Bearing in mind that all values estimated using the OBIA procedure were overestimated, it is observed that the estimated values calculated using the convex hull procedure are the least overestimated. The estimated values using the bounding box and oriented rectangle geometries are between the best and the worst results. On the contrary, the circle overestimated the canopy size more than other geometries. This finding makes sense since the objective of using geometries is to envelop all pixels belonging to the canopy of the tree, and the circle occupies the most extensive area because the definition of its geometry only depends on one parameter, the radius. In contrast, other geometries employed in the OBIA approach have more possibilities for adjustment. On the contrary, in the pixel-based analysis, each pixel is counted to obtain the total number of pixels belonging to a class, which is closer to the measured values, as the slope of the regression equation is closer to 1 than in the OBIA procedure.
An analysis of the error generated by the different procedures shows that the methodological approach using raster analysis has higher predictive accuracy because the error is lower [49] since the RMSE is at least half the RMSE of the OBIA approach. A more in-depth analysis of the OBIA approach shows that the RMSE values of the circle were the highest, confirming that the use of this type of geometry is the worst option. On the other hand, the RMSE values of the convex hull were lower than the others, indicating that the convex hull is the most suitable geometry to wrap the shape of the crown.

Work item: In the passage on tree canopy estimation, which geometry had the lowest RMSE values in the OBIA approach? Please answer briefly. This data comes from a separate source.

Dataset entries
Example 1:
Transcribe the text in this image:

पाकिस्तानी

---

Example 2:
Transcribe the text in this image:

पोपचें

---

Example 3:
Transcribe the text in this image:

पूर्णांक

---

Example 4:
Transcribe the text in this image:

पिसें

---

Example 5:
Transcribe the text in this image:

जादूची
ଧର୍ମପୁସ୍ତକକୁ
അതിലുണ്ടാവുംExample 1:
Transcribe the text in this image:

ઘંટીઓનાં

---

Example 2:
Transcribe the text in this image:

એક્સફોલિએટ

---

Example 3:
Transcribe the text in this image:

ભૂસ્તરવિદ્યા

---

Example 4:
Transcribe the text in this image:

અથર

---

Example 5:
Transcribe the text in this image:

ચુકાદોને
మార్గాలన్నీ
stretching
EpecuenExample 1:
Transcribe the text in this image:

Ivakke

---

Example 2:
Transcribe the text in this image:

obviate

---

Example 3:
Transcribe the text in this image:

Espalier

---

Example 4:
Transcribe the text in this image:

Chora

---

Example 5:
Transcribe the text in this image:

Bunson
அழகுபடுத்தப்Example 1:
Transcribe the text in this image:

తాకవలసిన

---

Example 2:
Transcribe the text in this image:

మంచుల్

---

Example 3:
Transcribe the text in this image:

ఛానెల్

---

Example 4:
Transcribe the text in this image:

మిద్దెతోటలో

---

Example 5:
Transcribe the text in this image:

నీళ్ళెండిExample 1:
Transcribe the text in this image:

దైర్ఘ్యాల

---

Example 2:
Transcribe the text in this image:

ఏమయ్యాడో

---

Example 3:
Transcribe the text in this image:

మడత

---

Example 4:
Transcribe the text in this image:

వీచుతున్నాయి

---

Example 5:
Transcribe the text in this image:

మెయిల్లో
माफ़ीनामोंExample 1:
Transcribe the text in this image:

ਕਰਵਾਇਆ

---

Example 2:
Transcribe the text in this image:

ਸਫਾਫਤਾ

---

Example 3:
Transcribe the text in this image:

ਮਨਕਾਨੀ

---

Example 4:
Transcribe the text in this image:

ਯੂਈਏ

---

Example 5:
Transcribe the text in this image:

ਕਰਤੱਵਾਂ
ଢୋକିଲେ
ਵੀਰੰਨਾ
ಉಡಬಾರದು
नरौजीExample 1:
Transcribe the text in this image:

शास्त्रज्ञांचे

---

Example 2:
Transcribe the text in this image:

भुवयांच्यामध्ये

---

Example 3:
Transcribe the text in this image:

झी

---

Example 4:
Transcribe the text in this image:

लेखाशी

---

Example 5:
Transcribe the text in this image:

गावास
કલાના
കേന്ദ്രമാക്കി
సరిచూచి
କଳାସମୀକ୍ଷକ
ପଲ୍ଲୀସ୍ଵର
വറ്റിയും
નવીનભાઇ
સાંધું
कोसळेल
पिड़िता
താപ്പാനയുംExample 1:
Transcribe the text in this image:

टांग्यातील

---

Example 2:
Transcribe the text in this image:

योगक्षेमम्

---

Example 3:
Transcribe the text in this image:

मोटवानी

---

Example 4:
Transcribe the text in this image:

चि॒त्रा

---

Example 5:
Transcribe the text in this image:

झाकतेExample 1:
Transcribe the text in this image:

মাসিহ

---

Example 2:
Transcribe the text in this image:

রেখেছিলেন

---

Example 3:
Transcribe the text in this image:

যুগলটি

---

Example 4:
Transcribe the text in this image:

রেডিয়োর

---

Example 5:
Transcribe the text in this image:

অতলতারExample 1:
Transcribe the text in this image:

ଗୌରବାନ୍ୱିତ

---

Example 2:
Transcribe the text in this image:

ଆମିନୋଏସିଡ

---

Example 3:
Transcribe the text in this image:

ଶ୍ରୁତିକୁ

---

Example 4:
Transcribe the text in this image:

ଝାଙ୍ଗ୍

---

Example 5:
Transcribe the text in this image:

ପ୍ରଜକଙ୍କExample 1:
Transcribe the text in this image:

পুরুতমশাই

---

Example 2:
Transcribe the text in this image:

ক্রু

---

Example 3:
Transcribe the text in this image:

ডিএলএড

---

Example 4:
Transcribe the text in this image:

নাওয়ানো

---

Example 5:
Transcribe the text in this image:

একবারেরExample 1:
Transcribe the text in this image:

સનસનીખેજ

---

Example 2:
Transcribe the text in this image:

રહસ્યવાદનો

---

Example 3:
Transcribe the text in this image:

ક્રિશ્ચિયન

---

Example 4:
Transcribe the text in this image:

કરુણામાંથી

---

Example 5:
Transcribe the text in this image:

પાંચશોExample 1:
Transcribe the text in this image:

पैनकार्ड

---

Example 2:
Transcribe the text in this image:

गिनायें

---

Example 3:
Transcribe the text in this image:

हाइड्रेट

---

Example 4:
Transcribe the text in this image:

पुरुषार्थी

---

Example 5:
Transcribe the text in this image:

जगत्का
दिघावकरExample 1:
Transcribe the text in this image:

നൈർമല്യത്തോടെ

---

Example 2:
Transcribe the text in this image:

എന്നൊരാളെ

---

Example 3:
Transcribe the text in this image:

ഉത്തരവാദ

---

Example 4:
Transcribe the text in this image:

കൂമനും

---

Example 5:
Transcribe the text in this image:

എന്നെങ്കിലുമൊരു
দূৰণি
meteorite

Answer to this exercise: The convex hull.